また、シャシーとサスペンションには「ツアー」と「スポーツ」の2つの仕様を用意。ツアーは日常での使用を重視して調整されたもので、ダイナミックな走行性能と快適な乗り心地を両立するという。一方スポーツは、オプションとなる「ロータスドライバーズパック」との組み合わせで選択できる仕様となっており、より硬いサスペンションがセットアップされる。ホイールはすべて20インチ。タイヤは標準仕様がグッドイヤーの「イーグルF1スーパースポーツ」で、オプションのロータスドライバーズパックでは、ミシュランの「パイロットスポーツ カップ2」も選択できる。
パワートレインは2種のガソリンエンジンで、ひとつはこれまでもエキシージやエヴォーラに搭載されていたトヨタ製の3.5リッターV6にスーパーチャージャーを搭載したもの。もうひとつはメルセデスAMG製の2リッター直列4気筒ターボエンジン「i4」で、ロータスが同社のエンジンを使用するのは、これが初となる。トランスミッションは、3.5リッターV6エンジンではMTとATから選択可能で、2リッター直4にはDCTが組み合わされる。最高出力は365~405PS、最大トルクは430N・mを予定しており、0-100km/h加速は4.5秒未満、最高速度は290km/h、CO2排出量は180g/km以下を標榜(ひょうぼう)している。
ユーティリティーの改善にも腐心
エミーラのデザインは2019年に発表された電動ハイパーカー「エヴァイヤ(タイプ130)」の特徴を引き継いでおり、シャープでエッジの効いたボンネットや、後部に向かって引き締められていくキャビンの形状が目を引く、スポーツカーらしい引き締まったプロポーションを持つ。また縦型のオールLEDヘッドライトには、ウイングにインスパイアされたという“ツインブレードデザイン”が採用されている。
一方インテリアでは、「顧客の求めるスポーツカー」と「日常使いできるスポーツカー」という2つのコンセプトを追求。スポーツカー的な側面を満足させる演出の例として、マニュアル車のセンターコンソールは現行のエリーゼやエキシージなどと同じように、ギアのリンケージの動きが見えるスケルトンタイプとされている。
一方、日常使いできるスポーツカーであるため、室内は従来モデルよりも拡大され、利便性も高められているという。具体的には、センター部にスマートフォンの収納スペースや2つのカップホルダーを置き、ドアにも500mlのペットボトルを収納できるポケットや小物トレイを配置。携帯端末の充電が可能な、USBポートも装備されるという。さらに、シートの後ろには208リッターの積載スペースを、エンジンの後部には151リッターのトランクルームを確保。後者には標準サイズのフライトケースやゴルフクラブセットが収納できるようになっているという。

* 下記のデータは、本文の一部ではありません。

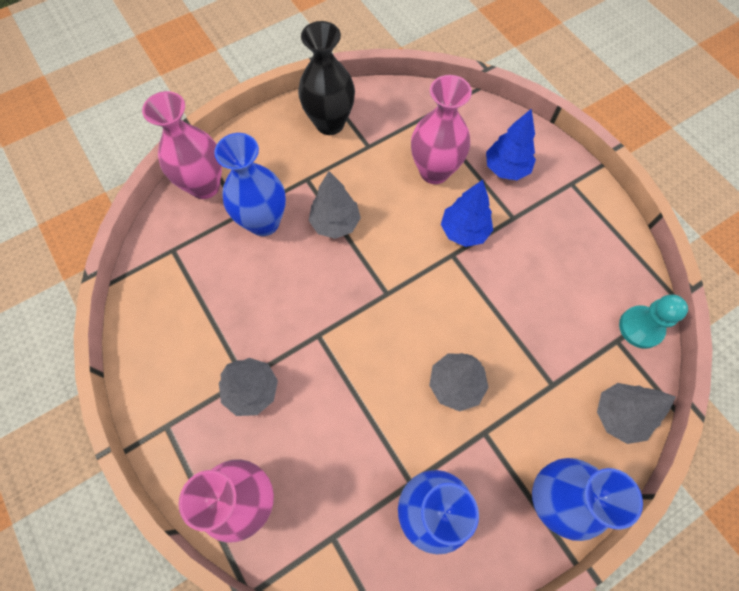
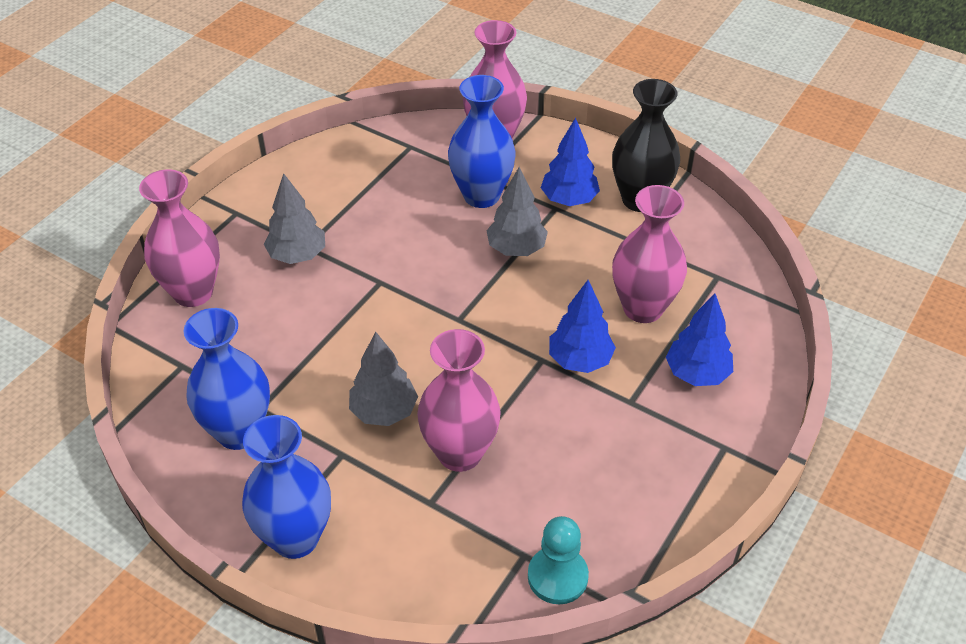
camera: 65 degrees right, 20 degrees down
(304, 166) = (569, 200): none -> blue tree
(516, 346) = (460, 453): none -> pink vase
(618, 415) = (425, 580): grey tree -> none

インフォテインメントシステムなどのインターフェイスは、ダッシュボード中央の10.25インチのタッチスクリーンと12.3インチのTFTドライバーディスプレイから構成され、携帯端末のミラーリング機能であるApple CarPlayやAndroid Autoを使うことも可能。オーディオには英KEFの10チャンネルプレミアムサウンドシステムも用意される。

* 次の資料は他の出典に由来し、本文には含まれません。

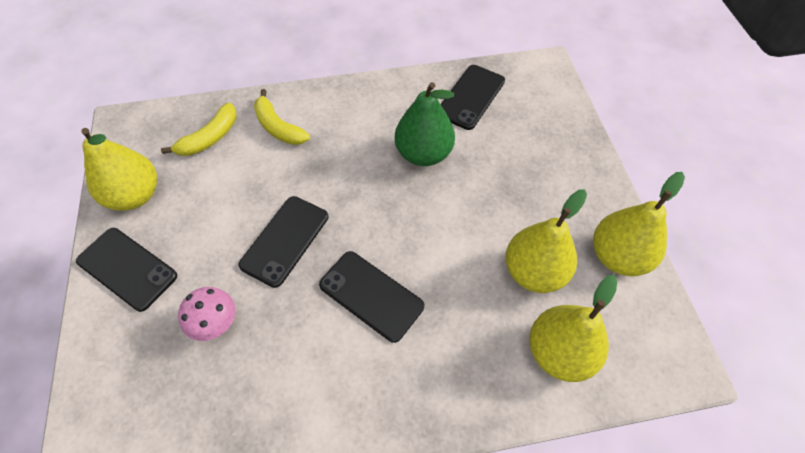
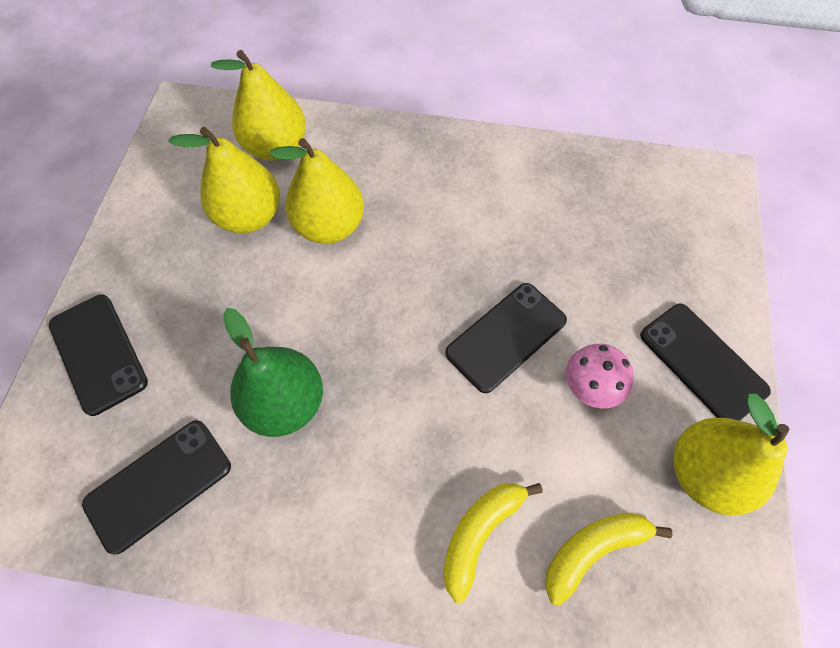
camera: 160 degrees left, 5 degrees up
(216, 324) = (596, 267): pink mushroom -> pink mushroom (589, 387)
(278, 127) = (479, 533): yellow banana -> yellow banana turned 120 degrees counterclockwise
(371, 295) = (426, 245): black phone -> black phone (98, 353)
(618, 256) = (155, 203): yellow pear -> yellow pear (329, 226)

このほかにも、便利な機能、あるいは安全のための装備として、キーレスゴーや雨滴感知ワイパー、電動格納式ドアミラー、リアパーキングセンサー、カーテンエアバッグ、盗難車両トラッカーなどを用意。アダプティブクルーズコントロール(ACC)や衝突防止システム、疲労感知アラーム、道路標識の表示機能、車速リミッター、車線逸脱警報、後退時安全確認警告機能、レーンチェンジアシストなども設定している。
グローバルブランドへの成長のマイルストーン
エミーラの生産は、英ノーフォークのへセルにあるロータスの本拠地と、その近くにあるノーリッジのロータスアドバンスドストラクチャーにて行われる。ロータスは同車のために1億ポンド(約155億円)以上の投資を行っており、生産効率や生産能力の向上、品質の改善を実現しているという。
デリバリーの開始は2022年春で、日本仕様の生産は同年夏以降に開始される予定となっている。販売は3.5リッターV6エンジンを搭載する限定生産モデル「ファーストエディション」からスタートし、AMGエンジンの2リッター4気筒モデルの登場は2022年夏以降とされている。

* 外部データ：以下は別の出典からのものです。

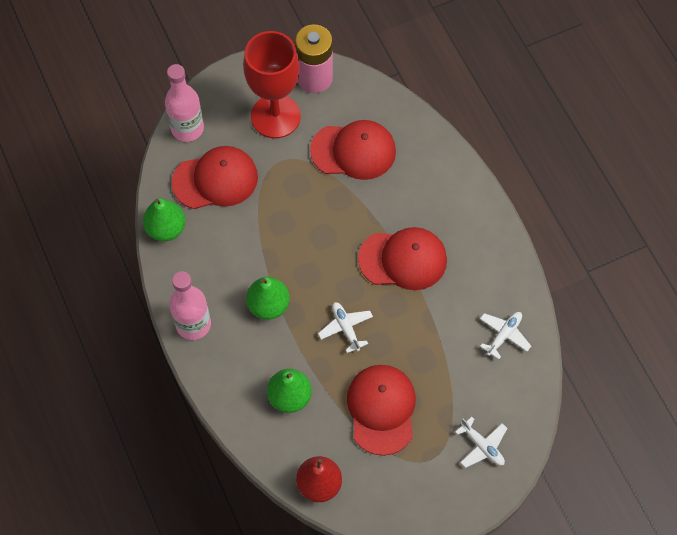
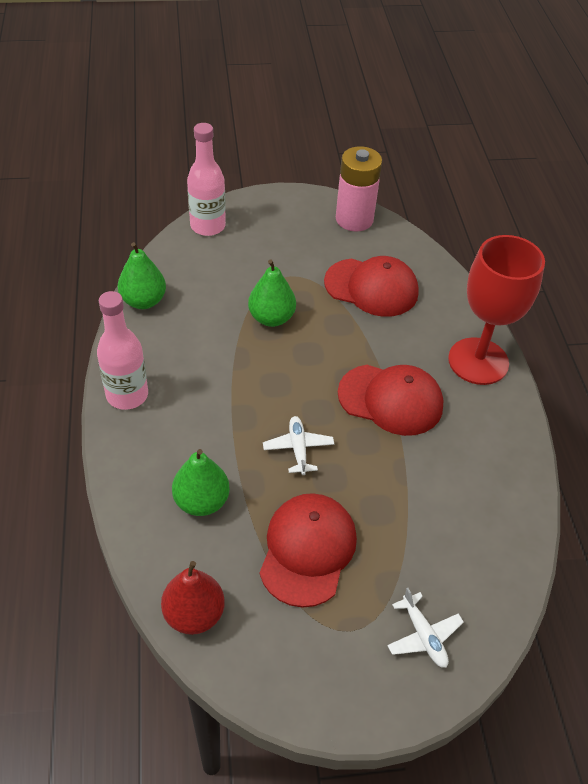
camera: 15 degrees right, 15 degrees down
(215, 180) = (215, 274): red cap -> none
(268, 305) = (219, 400): green pear -> green pear (271, 318)
(275, 116) = (301, 239): red goblet -> red goblet (478, 361)
(504, 335) = (489, 513): white plane -> none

ロータスのデザインディレクターであるラッセル・カー氏は「エミーラは、エキゾチックなスーパーカーで、素晴らしいプロポーション、広いフロアスペースがあり、キャビンは力強いリアまわりよりも低い位置にある。さらに毎日使用できる実用的な車両で、最高の品質と手の届きやすい価格であり、既存のスポーツカーと比べても魅力的な選択肢であることは間違いない」と説明。さらにマネージングディレクターのマット・ウィンドル氏も「エミーラはロータスのゲームチェンジャー。(ロータスが)グローバルなパフォーマンスカーブランドになるための非常に重要なマイルストーンである」と述べ、クルマの出来栄えに自信をのぞかせた。